====== Records provided
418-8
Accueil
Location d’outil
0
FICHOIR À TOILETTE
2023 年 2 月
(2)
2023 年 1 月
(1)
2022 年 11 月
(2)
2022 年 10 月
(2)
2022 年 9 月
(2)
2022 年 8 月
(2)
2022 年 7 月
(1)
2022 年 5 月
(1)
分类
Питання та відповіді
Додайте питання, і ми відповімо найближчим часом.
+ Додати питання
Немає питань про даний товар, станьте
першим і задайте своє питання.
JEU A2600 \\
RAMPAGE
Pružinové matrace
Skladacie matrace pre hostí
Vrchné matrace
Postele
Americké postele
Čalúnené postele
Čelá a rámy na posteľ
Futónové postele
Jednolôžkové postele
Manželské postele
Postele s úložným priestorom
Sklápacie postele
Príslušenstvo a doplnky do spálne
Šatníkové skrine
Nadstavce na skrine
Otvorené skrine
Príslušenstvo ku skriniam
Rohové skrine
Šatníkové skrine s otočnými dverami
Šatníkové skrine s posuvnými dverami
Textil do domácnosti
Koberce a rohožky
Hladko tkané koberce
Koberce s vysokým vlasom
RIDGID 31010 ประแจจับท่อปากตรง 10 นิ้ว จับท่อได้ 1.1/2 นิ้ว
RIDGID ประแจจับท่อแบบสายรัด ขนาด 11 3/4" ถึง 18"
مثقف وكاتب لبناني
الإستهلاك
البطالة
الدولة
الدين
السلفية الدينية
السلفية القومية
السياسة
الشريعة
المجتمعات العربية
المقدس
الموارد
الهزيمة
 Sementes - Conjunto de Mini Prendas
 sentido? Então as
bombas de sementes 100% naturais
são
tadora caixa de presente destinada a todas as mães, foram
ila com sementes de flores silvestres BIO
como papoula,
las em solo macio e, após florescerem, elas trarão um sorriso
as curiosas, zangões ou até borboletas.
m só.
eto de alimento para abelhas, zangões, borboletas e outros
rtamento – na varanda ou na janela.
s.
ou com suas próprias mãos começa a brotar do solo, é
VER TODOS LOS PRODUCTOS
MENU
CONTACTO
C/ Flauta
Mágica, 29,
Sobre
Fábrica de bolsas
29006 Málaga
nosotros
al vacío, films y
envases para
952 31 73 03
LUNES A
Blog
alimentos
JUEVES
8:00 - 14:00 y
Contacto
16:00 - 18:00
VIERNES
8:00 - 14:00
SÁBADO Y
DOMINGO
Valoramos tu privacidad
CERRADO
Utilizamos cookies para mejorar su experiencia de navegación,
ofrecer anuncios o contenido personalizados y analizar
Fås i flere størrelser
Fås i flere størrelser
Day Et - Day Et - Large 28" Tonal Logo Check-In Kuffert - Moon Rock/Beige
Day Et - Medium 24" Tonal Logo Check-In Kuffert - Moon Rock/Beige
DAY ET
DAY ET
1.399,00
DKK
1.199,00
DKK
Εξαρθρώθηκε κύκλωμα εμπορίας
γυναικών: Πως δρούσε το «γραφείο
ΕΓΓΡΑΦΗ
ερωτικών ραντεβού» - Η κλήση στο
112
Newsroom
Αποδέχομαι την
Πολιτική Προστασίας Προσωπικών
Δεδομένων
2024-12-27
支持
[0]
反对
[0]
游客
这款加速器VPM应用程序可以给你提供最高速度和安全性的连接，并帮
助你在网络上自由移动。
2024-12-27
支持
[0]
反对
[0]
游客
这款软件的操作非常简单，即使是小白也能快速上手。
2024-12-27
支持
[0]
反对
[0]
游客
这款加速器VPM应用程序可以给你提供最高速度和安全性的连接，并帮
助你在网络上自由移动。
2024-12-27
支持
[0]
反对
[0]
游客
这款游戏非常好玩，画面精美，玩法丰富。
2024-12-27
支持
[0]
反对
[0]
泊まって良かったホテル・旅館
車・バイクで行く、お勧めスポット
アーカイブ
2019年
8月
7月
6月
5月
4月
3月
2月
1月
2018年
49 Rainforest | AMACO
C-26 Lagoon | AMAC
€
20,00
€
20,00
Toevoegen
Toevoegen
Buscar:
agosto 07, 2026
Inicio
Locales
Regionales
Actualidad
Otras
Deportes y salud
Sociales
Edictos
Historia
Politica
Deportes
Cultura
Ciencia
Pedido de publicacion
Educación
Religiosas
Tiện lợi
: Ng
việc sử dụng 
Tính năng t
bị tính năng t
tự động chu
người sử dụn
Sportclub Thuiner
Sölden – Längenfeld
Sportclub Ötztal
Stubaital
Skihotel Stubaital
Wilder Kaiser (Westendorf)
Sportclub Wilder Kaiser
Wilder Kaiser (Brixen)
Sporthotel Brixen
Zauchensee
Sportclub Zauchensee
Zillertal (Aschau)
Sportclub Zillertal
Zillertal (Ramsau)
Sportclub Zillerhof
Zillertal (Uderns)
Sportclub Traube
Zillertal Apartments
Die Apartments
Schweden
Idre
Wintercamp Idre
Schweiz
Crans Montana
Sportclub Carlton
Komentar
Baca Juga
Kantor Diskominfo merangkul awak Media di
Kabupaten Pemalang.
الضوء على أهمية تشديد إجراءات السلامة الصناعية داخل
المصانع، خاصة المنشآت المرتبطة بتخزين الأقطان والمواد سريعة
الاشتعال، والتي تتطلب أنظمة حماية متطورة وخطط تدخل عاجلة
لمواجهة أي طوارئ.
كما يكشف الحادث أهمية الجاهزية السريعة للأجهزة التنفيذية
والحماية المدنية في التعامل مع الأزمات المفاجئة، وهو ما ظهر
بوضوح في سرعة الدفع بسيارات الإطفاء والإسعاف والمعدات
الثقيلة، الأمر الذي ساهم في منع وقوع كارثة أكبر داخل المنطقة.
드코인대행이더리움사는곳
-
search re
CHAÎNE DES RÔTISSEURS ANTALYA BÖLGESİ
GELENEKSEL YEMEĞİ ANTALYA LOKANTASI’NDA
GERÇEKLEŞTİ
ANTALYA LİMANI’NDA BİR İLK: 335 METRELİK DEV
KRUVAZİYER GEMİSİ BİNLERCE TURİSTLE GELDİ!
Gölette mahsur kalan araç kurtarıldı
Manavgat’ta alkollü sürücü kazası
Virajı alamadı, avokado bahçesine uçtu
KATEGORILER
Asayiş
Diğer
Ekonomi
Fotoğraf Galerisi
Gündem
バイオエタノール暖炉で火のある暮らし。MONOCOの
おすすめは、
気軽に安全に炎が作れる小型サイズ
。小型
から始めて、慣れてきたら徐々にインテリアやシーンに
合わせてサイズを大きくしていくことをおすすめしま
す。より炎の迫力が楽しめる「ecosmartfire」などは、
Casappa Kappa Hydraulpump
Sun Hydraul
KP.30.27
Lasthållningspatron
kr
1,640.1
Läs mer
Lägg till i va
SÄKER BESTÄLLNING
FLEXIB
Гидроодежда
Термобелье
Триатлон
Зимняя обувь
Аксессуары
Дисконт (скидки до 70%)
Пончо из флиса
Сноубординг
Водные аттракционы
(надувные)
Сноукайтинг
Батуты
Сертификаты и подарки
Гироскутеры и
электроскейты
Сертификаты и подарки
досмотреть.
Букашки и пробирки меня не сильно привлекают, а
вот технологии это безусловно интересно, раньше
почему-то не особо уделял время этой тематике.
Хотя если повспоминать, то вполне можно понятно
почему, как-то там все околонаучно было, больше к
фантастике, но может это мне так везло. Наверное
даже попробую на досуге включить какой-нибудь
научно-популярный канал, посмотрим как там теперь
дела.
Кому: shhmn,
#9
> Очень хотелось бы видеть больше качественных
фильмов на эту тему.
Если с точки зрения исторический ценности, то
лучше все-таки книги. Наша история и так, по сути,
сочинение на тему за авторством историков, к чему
============
* Work task: Arrange the data, from its first line through the line containing "sentido? Então as", as a Markdown table with the columns No. and Text. Give each line its own row and leave out any blank lines.

* Result of the task:
| No. | Text |
|---|---|
| 1 | 418-8 |
| 2 | Accueil |
| 3 | Location d’outil |
| 4 | 0 |
| 5 | FICHOIR À TOILETTE |
| 6 | 2023 年 2 月 |
| 7 | (2) |
| 8 | 2023 年 1 月 |
| 9 | (1) |
| 10 | 2022 年 11 月 |
| 11 | (2) |
| 12 | 2022 年 10 月 |
| 13 | (2) |
| 14 | 2022 年 9 月 |
| 15 | (2) |
| 16 | 2022 年 8 月 |
| 17 | (2) |
| 18 | 2022 年 7 月 |
| 19 | (1) |
| 20 | 2022 年 5 月 |
| 21 | (1) |
| 22 | 分类 |
| 23 | Питання та відповіді |
| 24 | Додайте питання, і ми відповімо найближчим часом. |
| 25 | + Додати питання |
| 26 | Немає питань про даний товар, станьте |
| 27 | першим і задайте своє питання. |
| 28 | JEU A2600 \\ |
| 29 | RAMPAGE |
| 30 | Pružinové matrace |
| 31 | Skladacie matrace pre hostí |
| 32 | Vrchné matrace |
| 33 | Postele |
| 34 | Americké postele |
| 35 | Čalúnené postele |
| 36 | Čelá a rámy na posteľ |
| 37 | Futónové postele |
| 38 | Jednolôžkové postele |
| 39 | Manželské postele |
| 40 | Postele s úložným priestorom |
| 41 | Sklápacie postele |
| 42 | Príslušenstvo a doplnky do spálne |
| 43 | Šatníkové skrine |
| 44 | Nadstavce na skrine |
| 45 | Otvorené skrine |
| 46 | Príslušenstvo ku skriniam |
| 47 | Rohové skrine |
| 48 | Šatníkové skrine s otočnými dverami |
| 49 | Šatníkové skrine s posuvnými dverami |
| 50 | Textil do domácnosti |
| 51 | Koberce a rohožky |
| 52 | Hladko tkané koberce |
| 53 | Koberce s vysokým vlasom |
| 54 | RIDGID 31010 ประแจจับท่อปากตรง 10 นิ้ว จับท่อได้ 1.1/2 นิ้ว |
| 55 | RIDGID ประแจจับท่อแบบสายรัด ขนาด 11 3/4" ถึง 18" |
| 56 | مثقف وكاتب لبناني |
| 57 | الإستهلاك |
| 58 | البطالة |
| 59 | الدولة |
| 60 | الدين |
| 61 | السلفية الدينية |
| 62 | السلفية القومية |
| 63 | السياسة |
| 64 | الشريعة |
| 65 | المجتمعات العربية |
| 66 | المقدس |
| 67 | الموارد |
| 68 | الهزيمة |
| 69 |  Sementes - Conjunto de Mini Prendas |
| 70 |  sentido? Então as |